To compare the expressions of novel miRNAs between the cervical cancer group and healthy control group, the expressions of miRNA in the two samples were first normalized according to the normalization formula. Normalized expression = Actual miRNA count/Total count of clean reads*1000000. If one miRNA has no read, the normalized read count of this miRNA was set at 0.0134; if the normalized expression level of an miRNA was <1 in both the cervical cancer group and in the healthy control group, this miRNA was excluded from subsequent statistical analysis.

All remaining candidates were searched against miRBase 20.0 to rule out known miRNAs. We chose miRNAs which were detected twice in three replicates as our novel miRNAs candidates and used triplet-SVM methods to rule out pseudo-pre-miRNAs. Triplet SVM is a program developed to integrate the triplet element features of a set of real miRNA precursors and a set of pseudo miRNA hairpins35. Triplet SVM is used for predicting whether a query sequence with hairpin structure is a real miRNA precursor or not. After analysis by Triplet SVM to remove pseudo-pre-miRNAs, the remaining miRNAs were further validated by qRT-PCR.

Quantitative RT-PCR

miRNA first-strand cDNA synthesis kits and miRcute miRNA qPCR detection kits (SYBR) (Tiangen Biotech) were used for qRT-PCR validation of the novel predicted miRNAs. All procedures were performed according to the manufactures' instructions. In the miRcute miRNA qPCR detection procedure, the forward primers were synthesized by Tiangen Biotech Company according to different miRNAs, while the reverse primer was same for all the miRNAs. PCR was performed on an ABI PRISM 7300 detection system and all PCR reactions were performed in duplicate. U6 snRNA was used as an internal control.

miRNA-gene-network and miRNA-GO-network construction

A miRNA-gene-network and a miRNA-GO-network for the two miRNAs were constructed by Genminix Informatics (Shanghai, China)36. Briefly, through target genes function (Gene Ontology, GO) and Pathway-Significant Analysis for the two putative miRNAs, we obtained intersection genes significantly involving GO and the Pathway at the same time. Based on the interactions between the intersection genes and the two putative miRNAs in the Sanger miRNA database, a miRNA-Gene-Network was constructed.

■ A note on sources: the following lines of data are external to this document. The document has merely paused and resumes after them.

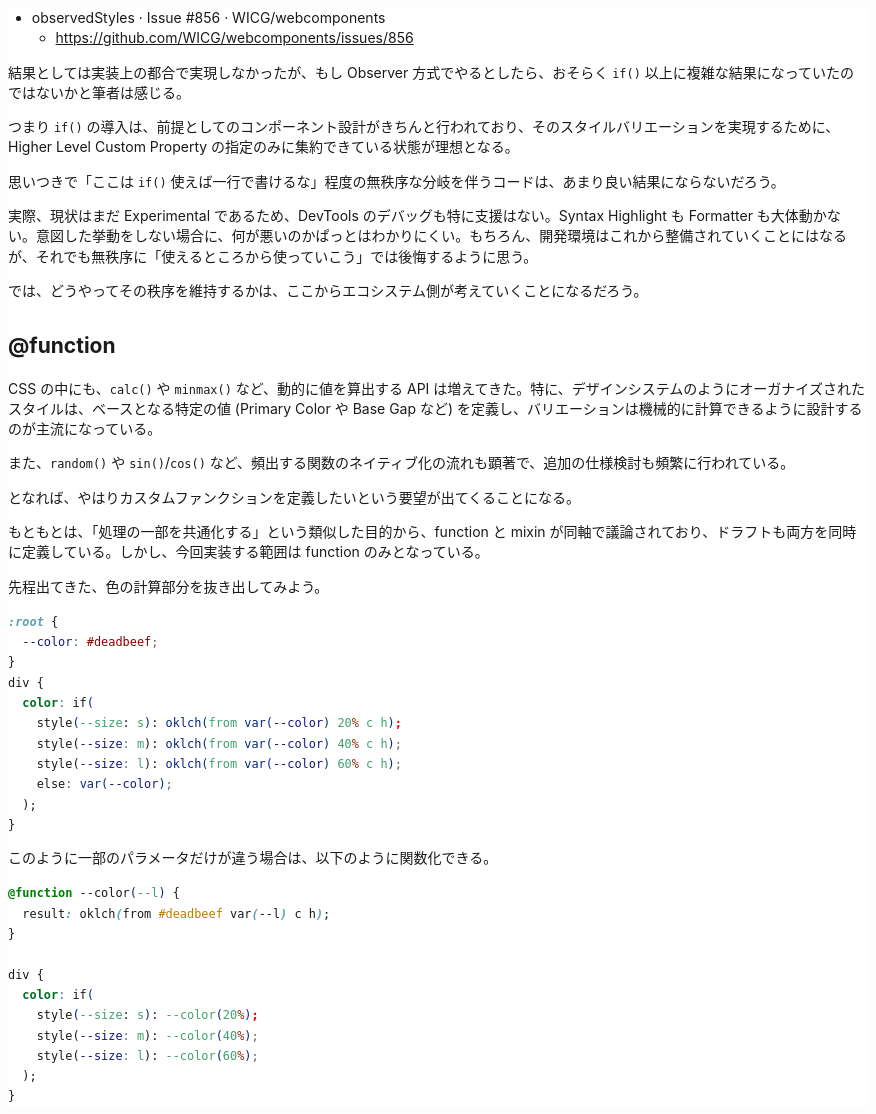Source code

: - observedStyles · Issue #856 · WICG/webcomponents
  - https://github.com/WICG/webcomponents/issues/856

結果としては実装上の都合で実現しなかったが、もし Observer 方式でやるとしたら、おそらく `if()` 以上に複雑な結果になっていたのではないかと筆者は感じる。

つまり `if()` の導入は、前提としてのコンポーネント設計がきちんと行われており、そのスタイルバリエーションを実現するために、Higher Level Custom Property の指定のみに集約できている状態が理想となる。

思いつきで「ここは `if()` 使えば一行で書けるな」程度の無秩序な分岐を伴うコードは、あまり良い結果にならないだろう。

実際、現状はまだ Experimental であるため、DevTools のデバッグも特に支援はない。Syntax Highlight も Formatter も大体動かない。意図した挙動をしない場合に、何が悪いのかぱっとはわかりにくい。もちろん、開発環境はこれから整備されていくことにはなるが、それでも無秩序に「使えるところから使っていこう」では後悔するように思う。

では、どうやってその秩序を維持するかは、ここからエコシステム側が考えていくことになるだろう。


## @function

CSS の中にも、`calc()` や `minmax()` など、動的に値を算出する API は増えてきた。特に、デザインシステムのようにオーガナイズされたスタイルは、ベースとなる特定の値 (Primary Color や Base Gap など) を定義し、バリエーションは機械的に計算できるように設計するのが主流になっている。

また、`random()` や `sin()`/`cos()` など、頻出する関数のネイティブ化の流れも顕著で、追加の仕様検討も頻繁に行われている。

となれば、やはりカスタムファンクションを定義したいという要望が出てくることになる。

もともとは、「処理の一部を共通化する」という類似した目的から、function と mixin が同軸で議論されており、ドラフトも両方を同時に定義している。しかし、今回実装する範囲は function のみとなっている。

先程出てきた、色の計算部分を抜き出してみよう。

```css
:root {
  --color: #deadbeef;
}
div {
  color: if(
    style(--size: s): oklch(from var(--color) 20% c h);
    style(--size: m): oklch(from var(--color) 40% c h);
    style(--size: l): oklch(from var(--color) 60% c h);
    else: var(--color);
  );
}
```

このように一部のパラメータだけが違う場合は、以下のように関数化できる。

```css
@function --color(--l) {
  result: oklch(from #deadbeef var(--l) c h);
}

div {
  color: if(
    style(--size: s): --color(20%);
    style(--size: m): --color(40%);
    style(--size: l): --color(60%);
  );
}
```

The miRNA-GO-network was built according to the relationship of significant GOs and genes and the relationships among miRNA and genes.

Statistical analysis

The expression levels of miRNAs were calculated by 2−ΔΔCt method as follows: ΔΔCt = (CtmiRNA − CtU6snRNA) patients − (CtmiRNA − CtU6snRNA) controls. After testing for normality with Kolmogorov-Smirov and two-sample t tests, data were presented as the median (interquartile range) or mean values and were compared using Mann-Whitney U test or Student t test between groups. P values of ≤0.05 were considered statistically significant. Receiver Operating Characteristic (ROC) curves were made to determine the diagnostic value. Statistical analyses were performed with SPSS software (version 19.0, IBM, USA).